I recently had to design a query builder system and deciding to share a bit of my approach and thoughts. The feature needed to generate a SQL-like output where the UI is composed of isolated controls—a status dropdown here, a date picker there. Each one manages its own logic. But together, they need to generate a consistent backend query like:

SELECT * FROM users
WHERE status = 'active'
  AND created_at > DATE('2024-01-01')

Up front, I knew I wanted to design a system with the following behaviors:

  • Encapsulated API — Consumers shouldn’t mutate raw state, and raw state should not be exposed
  • Deduplication — Only one filter per (field, operator, value) triplet
  • Predictable behavior — No silent overwrites
  • Composable — Can be scoped per tab, page, or context
  • Declarative — Consumers describe intent, not mechanics

JupiterOne Data Explorer

The Hook

interface Filter {
  field: string;
  operator: string;
  value: string | number | boolean | Date;
}

// Ensure no duplicate filters exist, put in the module instead of the hook
// since it's a helper.
const dedupe = (filters: Filter[]) => {
  return filters.filter(
    (f, i, arr) =>
      i === arr.findIndex(
        o =>
          o.field === f.field &&
          o.operator === f.operator &&
          o.value === f.value
      )
  );
};

function useFilterManager() {
  const [filters, setFilters] = useState<Filter[]>([]);

  const updateFiltersSafely = (updater: (prev: Filter[]) => Filter[]) => {
    setFilters(prev => dedupe(updater(prev)));
  };

  const add = (filter: Filter) => {
    updateFiltersSafely(prev => [...prev, filter]);
  };

  const remove = (criteria: Partial<Filter>) => {
    updateFiltersSafely(prev =>
      prev.filter(f =>
        !Object.entries(criteria).every(
          ([key, val]) => f[key as keyof Filter] === val
        )
      )
    );
  };

  const update = (fn: (prev: Filter[]) => Filter[]) => {
    updateFiltersSafely(fn);
  };

  const has = (criteria: Partial<Filter>) => {
    return filters.some(f =>
      Object.entries(criteria).every(
        ([key, val]) => f[key as keyof Filter] === val
      )
    );
  };

  const toSQLQuery = () => {
    if (filters.length === 0) return '';
    const clauses = filters.map(
      ({ field, operator, value }) => `${field} ${operator} '${value}'`
    );
    return `SELECT * FROM users WHERE ${clauses.join(' AND ')}`;
  };

  return { add, remove, update, has, toSQLQuery, filters };
}

Criteria

After I began implementing this hook, I noticed the need to have more fine-grained control over the filter state, so I added the criteria args to each method.
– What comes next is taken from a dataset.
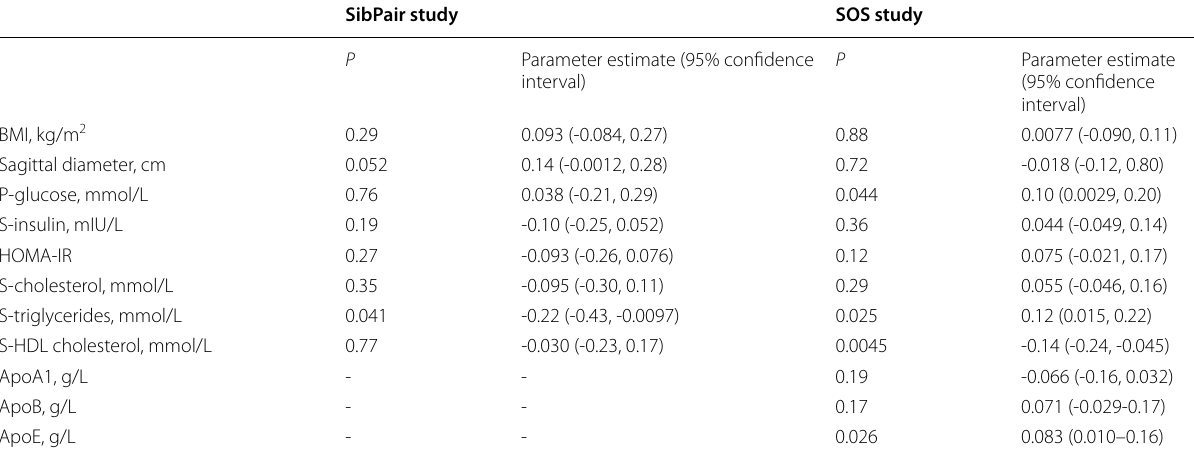
P -values and parameter estimates for the associations between the rs11024595 SNP and investigated cardiovascular risk factors in the SibPair study and the SOS study. The analyses were adjusted for age, sex and BMI except for analysis including indices of adiposity where only adjustment for age and sex was performed. Additional adjustment for non-independence among related individuals was applied in the SibPair study. The parameter estimates are used as an indication of the impact that the rs11024595 SNP has on a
I wanted a consistent interface where the caller could either include or omit certain fields. This came in helpful to avoid a filter section from re-fetching data as the user drilled-down (since we can omit certain fields). The has method similarly lets me determine the state of an input element.

Design Principles

  1. Single Responsibility - Filter logic is centralized. UI components only interact via add(), remove(), or update(). I wanted to avoid things like Array.filter() calls scattered in the consumers.
  2. Encapsulation - Consumers don’t know how filters are stored. They use a clean, developer-friendly API.
  3. Inversion of Control - Instead of each filter component managing its own quirks, the hook owns the filter state and decides what’s valid.

Final Thoughts

I didn’t need a full-blown query engine, so avoided building a full AST parser and query builder. I just wanted to stop wasting time untangling bugs from duplicate filters and shared state leaks.

I’ll try and post more soon about other cool features I put in here.